Stored data entries:
◆ ◆ ◆ ◆

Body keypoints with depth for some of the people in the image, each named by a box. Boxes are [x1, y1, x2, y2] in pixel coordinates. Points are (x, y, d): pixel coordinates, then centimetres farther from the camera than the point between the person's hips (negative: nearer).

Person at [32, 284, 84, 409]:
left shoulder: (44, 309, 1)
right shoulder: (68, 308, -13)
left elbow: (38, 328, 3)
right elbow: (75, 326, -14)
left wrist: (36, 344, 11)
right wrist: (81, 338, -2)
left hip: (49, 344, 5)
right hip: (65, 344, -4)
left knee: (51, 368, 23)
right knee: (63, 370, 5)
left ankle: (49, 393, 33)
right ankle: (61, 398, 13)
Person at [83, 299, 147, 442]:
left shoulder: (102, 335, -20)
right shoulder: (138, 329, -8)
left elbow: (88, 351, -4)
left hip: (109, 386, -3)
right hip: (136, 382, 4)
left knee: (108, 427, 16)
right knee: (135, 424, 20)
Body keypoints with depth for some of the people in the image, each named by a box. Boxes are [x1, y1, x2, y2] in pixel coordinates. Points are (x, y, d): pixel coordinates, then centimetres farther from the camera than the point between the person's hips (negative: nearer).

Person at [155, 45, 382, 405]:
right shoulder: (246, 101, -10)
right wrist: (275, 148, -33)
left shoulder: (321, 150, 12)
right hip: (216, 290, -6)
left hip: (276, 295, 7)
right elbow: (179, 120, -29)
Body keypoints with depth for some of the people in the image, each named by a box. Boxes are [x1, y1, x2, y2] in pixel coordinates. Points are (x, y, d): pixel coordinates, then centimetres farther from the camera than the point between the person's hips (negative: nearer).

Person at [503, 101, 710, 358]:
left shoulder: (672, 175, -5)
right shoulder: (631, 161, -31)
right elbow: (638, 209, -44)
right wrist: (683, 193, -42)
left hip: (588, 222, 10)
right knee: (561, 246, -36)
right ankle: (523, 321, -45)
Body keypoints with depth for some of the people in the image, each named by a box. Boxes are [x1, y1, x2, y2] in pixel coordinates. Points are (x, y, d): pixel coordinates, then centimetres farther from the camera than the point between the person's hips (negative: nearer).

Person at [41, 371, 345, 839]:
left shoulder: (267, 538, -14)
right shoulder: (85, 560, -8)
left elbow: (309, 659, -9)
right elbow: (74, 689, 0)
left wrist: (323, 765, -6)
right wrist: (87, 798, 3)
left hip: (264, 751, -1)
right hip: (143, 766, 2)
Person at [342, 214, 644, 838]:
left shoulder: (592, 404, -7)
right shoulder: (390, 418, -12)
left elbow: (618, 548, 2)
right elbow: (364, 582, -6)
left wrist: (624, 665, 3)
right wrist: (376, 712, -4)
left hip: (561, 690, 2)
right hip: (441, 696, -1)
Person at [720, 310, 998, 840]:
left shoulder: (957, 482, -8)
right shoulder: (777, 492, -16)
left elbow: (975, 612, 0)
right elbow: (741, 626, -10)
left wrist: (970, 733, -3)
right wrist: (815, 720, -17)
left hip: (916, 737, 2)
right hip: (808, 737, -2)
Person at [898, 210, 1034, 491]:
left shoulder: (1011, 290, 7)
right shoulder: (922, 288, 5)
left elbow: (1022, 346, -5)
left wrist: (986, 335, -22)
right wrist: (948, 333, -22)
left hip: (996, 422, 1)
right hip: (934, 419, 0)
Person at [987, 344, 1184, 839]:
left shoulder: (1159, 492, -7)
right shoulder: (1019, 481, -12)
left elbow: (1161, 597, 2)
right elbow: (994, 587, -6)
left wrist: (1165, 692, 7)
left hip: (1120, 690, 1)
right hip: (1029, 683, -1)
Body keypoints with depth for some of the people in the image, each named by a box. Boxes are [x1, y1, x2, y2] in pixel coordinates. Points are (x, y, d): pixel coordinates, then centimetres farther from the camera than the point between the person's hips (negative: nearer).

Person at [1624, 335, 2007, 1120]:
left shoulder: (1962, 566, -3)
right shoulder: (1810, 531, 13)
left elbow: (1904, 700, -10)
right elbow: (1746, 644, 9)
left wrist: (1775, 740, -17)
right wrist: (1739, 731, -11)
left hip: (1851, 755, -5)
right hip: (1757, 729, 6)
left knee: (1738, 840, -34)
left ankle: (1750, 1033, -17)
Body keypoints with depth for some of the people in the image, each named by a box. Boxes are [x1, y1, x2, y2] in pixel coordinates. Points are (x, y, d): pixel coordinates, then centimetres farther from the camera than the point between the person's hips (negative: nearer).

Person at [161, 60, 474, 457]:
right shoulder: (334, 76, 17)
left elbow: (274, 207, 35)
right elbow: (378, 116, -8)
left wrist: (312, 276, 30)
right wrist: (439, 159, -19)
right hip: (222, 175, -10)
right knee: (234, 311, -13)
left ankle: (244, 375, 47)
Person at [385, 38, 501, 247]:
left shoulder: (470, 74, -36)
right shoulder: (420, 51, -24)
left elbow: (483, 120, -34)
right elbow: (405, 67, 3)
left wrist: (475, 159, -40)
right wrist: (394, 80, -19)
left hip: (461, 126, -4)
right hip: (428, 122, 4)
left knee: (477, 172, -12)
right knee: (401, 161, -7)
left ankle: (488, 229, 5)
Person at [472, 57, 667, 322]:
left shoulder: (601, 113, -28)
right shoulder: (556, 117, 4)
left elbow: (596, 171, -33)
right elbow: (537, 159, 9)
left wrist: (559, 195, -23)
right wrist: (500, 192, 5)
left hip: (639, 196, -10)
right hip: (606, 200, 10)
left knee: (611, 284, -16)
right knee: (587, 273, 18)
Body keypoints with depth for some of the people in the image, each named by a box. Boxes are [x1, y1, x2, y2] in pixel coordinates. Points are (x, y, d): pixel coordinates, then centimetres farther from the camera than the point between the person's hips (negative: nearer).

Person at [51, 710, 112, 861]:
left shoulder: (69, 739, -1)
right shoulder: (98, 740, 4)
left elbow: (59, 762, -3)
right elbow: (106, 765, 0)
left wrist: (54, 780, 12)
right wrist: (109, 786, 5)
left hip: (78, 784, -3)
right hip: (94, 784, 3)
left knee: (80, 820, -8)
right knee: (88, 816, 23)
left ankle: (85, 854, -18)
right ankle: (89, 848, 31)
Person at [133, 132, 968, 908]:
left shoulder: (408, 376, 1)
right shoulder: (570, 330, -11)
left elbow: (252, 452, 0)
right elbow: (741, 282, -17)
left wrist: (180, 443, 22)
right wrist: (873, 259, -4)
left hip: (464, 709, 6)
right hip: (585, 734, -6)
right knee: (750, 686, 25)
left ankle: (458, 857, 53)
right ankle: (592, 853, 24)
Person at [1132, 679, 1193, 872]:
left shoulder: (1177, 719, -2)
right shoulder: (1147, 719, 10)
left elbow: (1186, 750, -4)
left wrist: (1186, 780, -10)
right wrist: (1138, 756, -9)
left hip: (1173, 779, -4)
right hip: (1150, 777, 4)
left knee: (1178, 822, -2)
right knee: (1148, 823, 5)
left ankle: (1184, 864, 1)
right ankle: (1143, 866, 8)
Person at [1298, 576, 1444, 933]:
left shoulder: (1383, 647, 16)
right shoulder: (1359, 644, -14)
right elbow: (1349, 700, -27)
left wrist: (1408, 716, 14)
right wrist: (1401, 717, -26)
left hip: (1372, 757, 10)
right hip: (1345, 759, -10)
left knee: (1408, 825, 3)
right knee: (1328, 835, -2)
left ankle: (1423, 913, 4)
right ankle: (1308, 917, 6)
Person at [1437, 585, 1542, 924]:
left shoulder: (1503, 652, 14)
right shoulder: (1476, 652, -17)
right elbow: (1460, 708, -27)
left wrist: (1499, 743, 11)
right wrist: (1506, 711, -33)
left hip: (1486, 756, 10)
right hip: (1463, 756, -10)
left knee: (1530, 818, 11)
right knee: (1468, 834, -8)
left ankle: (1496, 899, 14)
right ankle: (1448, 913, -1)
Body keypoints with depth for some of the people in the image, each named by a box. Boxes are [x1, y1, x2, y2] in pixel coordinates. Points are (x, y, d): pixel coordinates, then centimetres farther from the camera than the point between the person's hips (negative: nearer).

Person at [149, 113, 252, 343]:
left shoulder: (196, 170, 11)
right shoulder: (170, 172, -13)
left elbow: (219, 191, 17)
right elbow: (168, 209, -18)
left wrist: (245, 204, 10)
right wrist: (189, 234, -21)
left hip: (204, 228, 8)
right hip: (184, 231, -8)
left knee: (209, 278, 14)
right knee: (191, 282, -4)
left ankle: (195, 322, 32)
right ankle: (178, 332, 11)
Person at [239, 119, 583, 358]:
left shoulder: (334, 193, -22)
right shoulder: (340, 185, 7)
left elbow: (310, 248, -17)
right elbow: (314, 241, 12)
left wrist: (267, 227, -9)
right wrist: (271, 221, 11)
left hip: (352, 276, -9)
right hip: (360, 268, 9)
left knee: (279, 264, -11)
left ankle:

◆ ◆ ◆ ◆

To do »
Given the data above, transcribe exactly the lines from the one containing "left wrist: (970, 733, -3)" down to the one containing "left ankle: (1750, 1033, -17)", and no others.

Finished task »
left wrist: (970, 733, -3)
right wrist: (815, 720, -17)
left hip: (916, 737, 2)
right hip: (808, 737, -2)
Person at [898, 210, 1034, 491]:
left shoulder: (1011, 290, 7)
right shoulder: (922, 288, 5)
left elbow: (1022, 346, -5)
left wrist: (986, 335, -22)
right wrist: (948, 333, -22)
left hip: (996, 422, 1)
right hip: (934, 419, 0)
Person at [987, 344, 1184, 839]:
left shoulder: (1159, 492, -7)
right shoulder: (1019, 481, -12)
left elbow: (1161, 597, 2)
right elbow: (994, 587, -6)
left wrist: (1165, 692, 7)
left hip: (1120, 690, 1)
right hip: (1029, 683, -1)
Body keypoints with depth for some of the people in the image, each named by a box. Boxes are [x1, y1, x2, y2] in pixel coordinates. Points are (x, y, d): pixel coordinates, then centimetres farther from the camera than the point between the person's hips (negative: nearer).

Person at [1624, 335, 2007, 1120]:
left shoulder: (1962, 566, -3)
right shoulder: (1810, 531, 13)
left elbow: (1904, 700, -10)
right elbow: (1746, 644, 9)
left wrist: (1775, 740, -17)
right wrist: (1739, 731, -11)
left hip: (1851, 755, -5)
right hip: (1757, 729, 6)
left knee: (1738, 840, -34)
left ankle: (1750, 1033, -17)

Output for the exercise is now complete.